In my upcoming paranormal novella from Ellora's Cave, DESERT FEVER, my hero and heroine have wild sex in a Mojave Desert cactus garden. Top that! ;) LOL!
Best--Adele Dubois
Hmmm. In one of my early EC books, a historical, the hero and heroine almost had sex on horseback, but the hero pulled back, saying they'd try it later when they were riding on a tamer destrier. (I got that idea from some even earlier historicals--one by Johanna Lindsey comes to mind--where her hero and heroine actually *did* do it on a horse.
In my upcoming Club Rio Brava book, Unexpected Control, the hero and heroine have sex against a wall in a horse stall, with his favorite mount looking on. That really turned her on! Voyeurism by a horse, anybody?
On a trampoline. The bounce, of course, added some interesting dynamics. ;)
(Am still reeling with the vivid, astounding imagery in #2's golf comment. Lucky lady! ;-) I just read an unpubbed, extremely hot and juicy short piece by a promising new erotic romance writer where a lusty couple do it up right inside a produce closet at a grocery store. To paraphrase Freud, sometimes a banana is NOT just a banana!
In my EC release, THE WOODSMAN, the couple have underwater oral in a lake inhabited by a hungry loch monster. (It had to be a quickie, out of life and death necessity).
Finally, Waco Tanks National Park, up against some ancient rock hieroglyphs of stick people doing pretty much what we were doing.
How the heck would you do it on a Ducati roaring down the highway? I mean really, I'm looking at the physics of it all, there's the attention span of the driver, how would they be able to move and wiggle it around?
Ah - imagination - what a wonderful thing...not like we would do any of that in real life is it...
IRL - in the photography lab at my husband's university, which was quite daring, as the door didn't lock and we weren't even in a darkroom.
I keep wondering about the paint/canvas one. I paint with oils, and you need nasty-smelling chemicals to clean your brushes (stuff that can't be washed down the sink or you contaminate the water supply). I mean, really, no sex is worth a bath in paint thinner, is it? And even water-soluble acrylics...ever try to get latex paint out of your hair after painting a room? I guess there's always the bikini wax solution...
In a public campground women's shower. A coin was flipped to see which shower. Coolest part was the showers had no roof so you were open to the skies.
And it wasn't in a book...or at least not yet. *cackle*
Excellent post, H. How bout in public on a patio, Beloved Brother, Katie Blu. There are just soooo many.
I just hope us frogs keep you guessing.
My EC characters have had it in a mock Egyptian tomb on Halloween, in a spaceship, in a hotel bathtub and while lost in a cave.

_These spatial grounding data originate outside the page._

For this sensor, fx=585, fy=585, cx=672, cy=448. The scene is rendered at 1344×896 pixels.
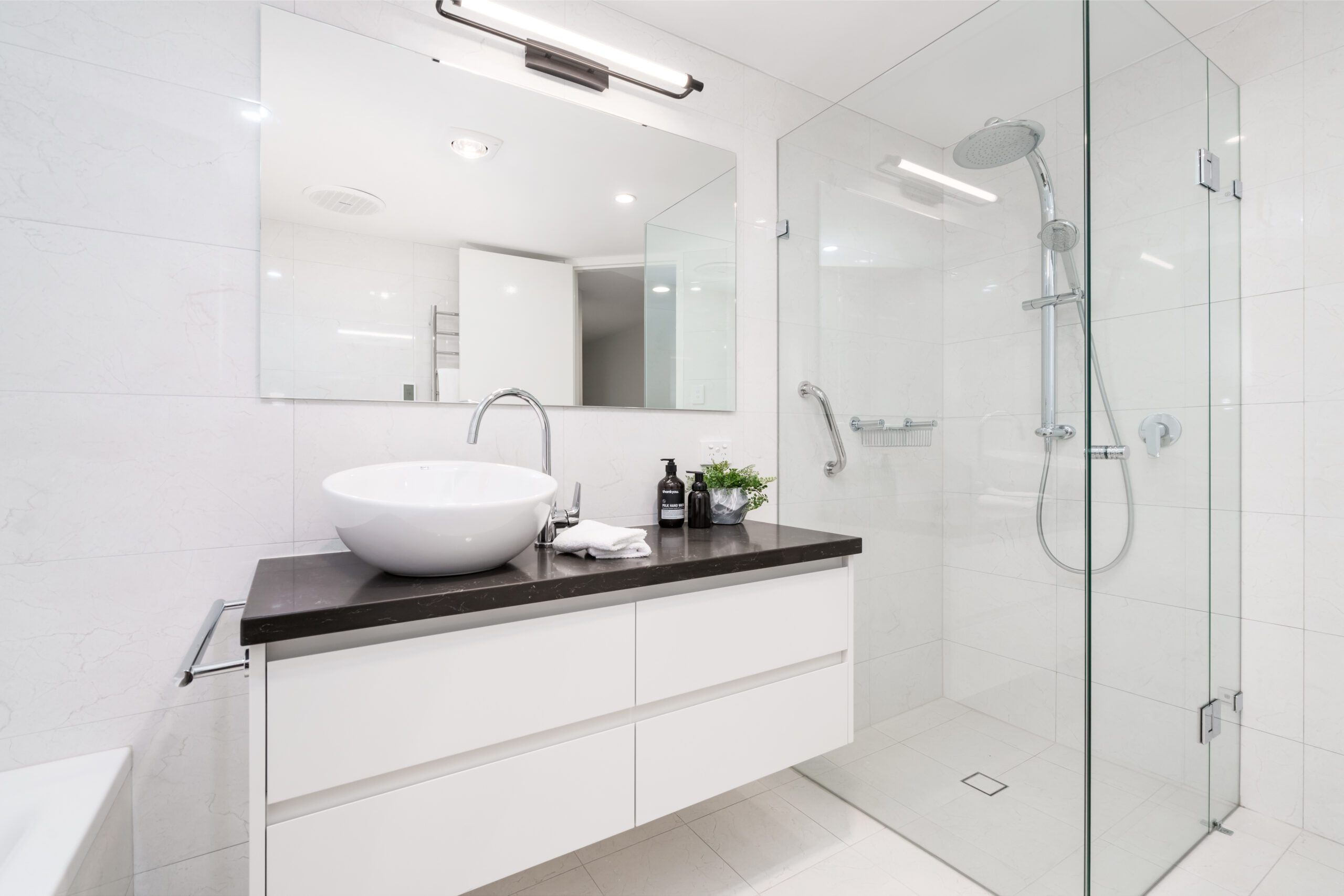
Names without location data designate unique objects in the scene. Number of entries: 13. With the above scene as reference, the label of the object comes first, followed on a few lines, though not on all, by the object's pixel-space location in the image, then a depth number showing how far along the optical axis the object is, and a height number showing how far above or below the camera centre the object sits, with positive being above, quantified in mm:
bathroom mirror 1320 +543
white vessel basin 988 -147
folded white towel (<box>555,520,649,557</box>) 1229 -203
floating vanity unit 887 -469
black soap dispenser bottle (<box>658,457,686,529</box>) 1683 -172
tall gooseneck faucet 1331 -5
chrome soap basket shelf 1645 +31
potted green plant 1712 -133
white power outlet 1897 -21
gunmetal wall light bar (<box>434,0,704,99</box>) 1482 +1073
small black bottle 1693 -187
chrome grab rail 1857 +67
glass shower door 1299 -7
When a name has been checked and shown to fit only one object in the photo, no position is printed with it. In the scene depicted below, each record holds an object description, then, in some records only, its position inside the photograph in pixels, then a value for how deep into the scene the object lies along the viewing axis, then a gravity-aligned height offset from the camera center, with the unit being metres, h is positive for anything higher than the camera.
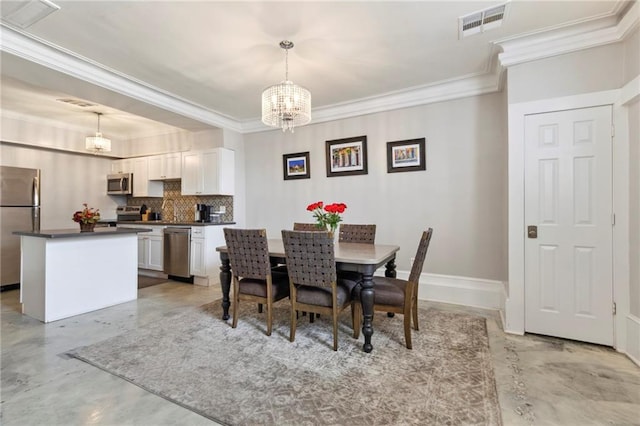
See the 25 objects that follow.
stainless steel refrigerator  4.18 +0.03
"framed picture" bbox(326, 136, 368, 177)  4.13 +0.81
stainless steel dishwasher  4.61 -0.59
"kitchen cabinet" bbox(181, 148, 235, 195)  4.73 +0.68
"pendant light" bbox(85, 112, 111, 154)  4.45 +1.05
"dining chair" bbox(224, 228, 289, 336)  2.63 -0.53
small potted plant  3.39 -0.06
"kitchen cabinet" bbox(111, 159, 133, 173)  5.71 +0.93
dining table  2.31 -0.42
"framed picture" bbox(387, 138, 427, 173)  3.75 +0.74
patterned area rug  1.65 -1.10
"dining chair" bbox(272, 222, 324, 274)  3.20 -0.18
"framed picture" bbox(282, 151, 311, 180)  4.57 +0.75
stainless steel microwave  5.62 +0.58
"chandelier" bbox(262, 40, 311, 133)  2.63 +1.00
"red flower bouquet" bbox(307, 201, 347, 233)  2.79 -0.04
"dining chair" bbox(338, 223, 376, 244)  3.45 -0.24
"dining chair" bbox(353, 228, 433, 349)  2.36 -0.67
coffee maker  4.95 +0.01
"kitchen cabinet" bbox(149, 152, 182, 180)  5.16 +0.84
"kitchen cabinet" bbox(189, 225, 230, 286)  4.50 -0.65
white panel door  2.40 -0.10
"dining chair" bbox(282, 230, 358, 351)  2.30 -0.51
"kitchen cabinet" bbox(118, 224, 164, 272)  4.89 -0.59
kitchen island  3.03 -0.64
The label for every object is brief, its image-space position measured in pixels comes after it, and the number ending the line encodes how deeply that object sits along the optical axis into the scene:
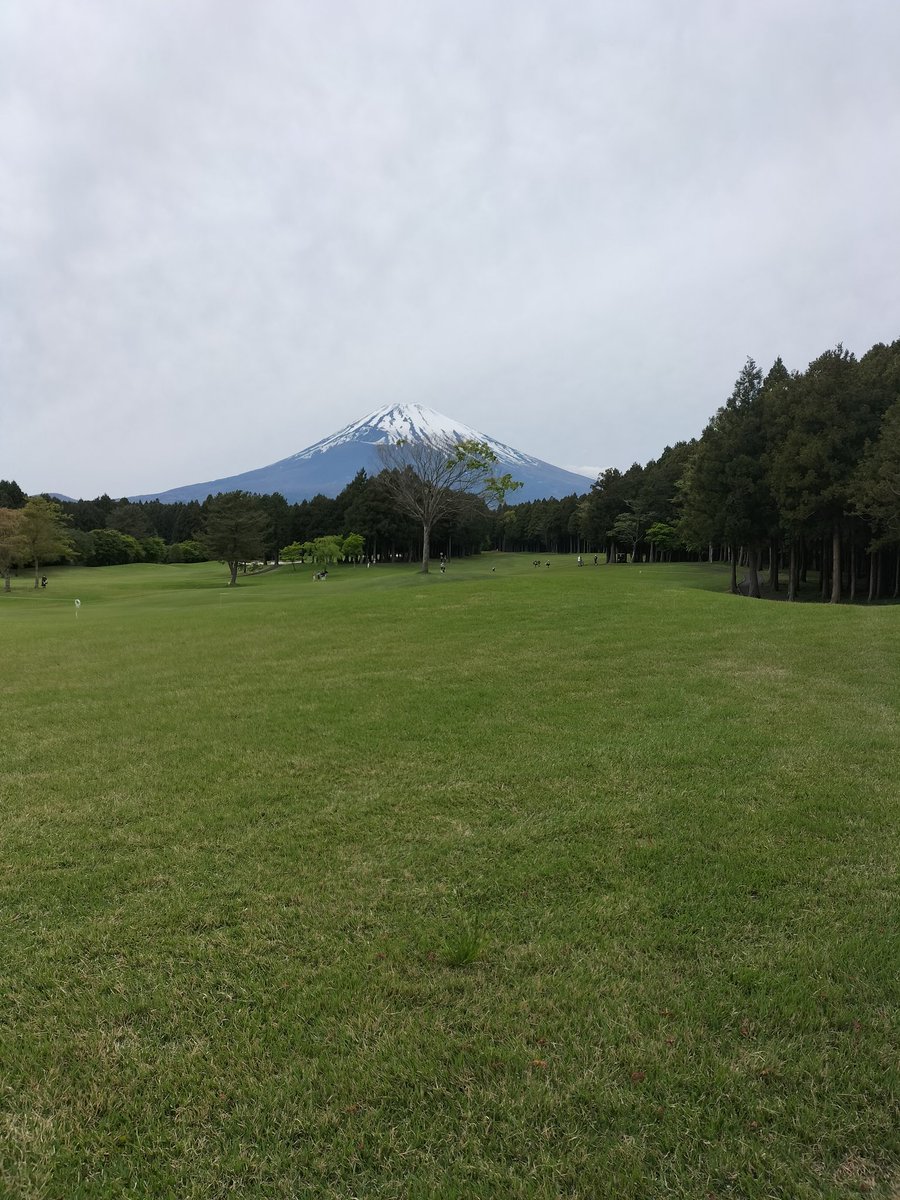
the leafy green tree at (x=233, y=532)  49.34
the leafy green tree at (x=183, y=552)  86.38
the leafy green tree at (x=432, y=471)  43.66
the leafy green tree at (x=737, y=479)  32.31
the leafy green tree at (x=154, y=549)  83.38
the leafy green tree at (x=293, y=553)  65.88
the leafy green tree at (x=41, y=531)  45.28
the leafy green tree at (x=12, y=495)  77.50
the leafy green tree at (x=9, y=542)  41.69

In one that's in edits, I add the sleeper berth of a semi to that.
Not telling where all I've done it, except to say one of those above incidents is written from experience.
LOL - this isn't quite wild and crazy, but on our honeymoon, the hubby and I enjoyed ourselves on the dock of our resort. The stars were out, the waves were crashing - heaven. =)
You missed on camelback. Cherry Adair, although the title now escapes me.
Sex in the bathroom of the French Embassy? Or how about going back for a threesome in that same bathroom later during the party? Sex in the steamroom/bathroom by the rooftop pool of a Hilton? (I went on to write about both of those, along with elevator sex, sex on a car, and sex at the table of a fancy restaurant, among other things.)
For me, behind a tree in the garden at Blenheim Palace in England.
For my characters: the bell tower on a university campus. They had to finish by midnight or they'd end up deaf... Also on a Ducati at the beach, parked but still running (vroom vroom). Not quite as daring as the couple who you mentioned, but stilll fun to write!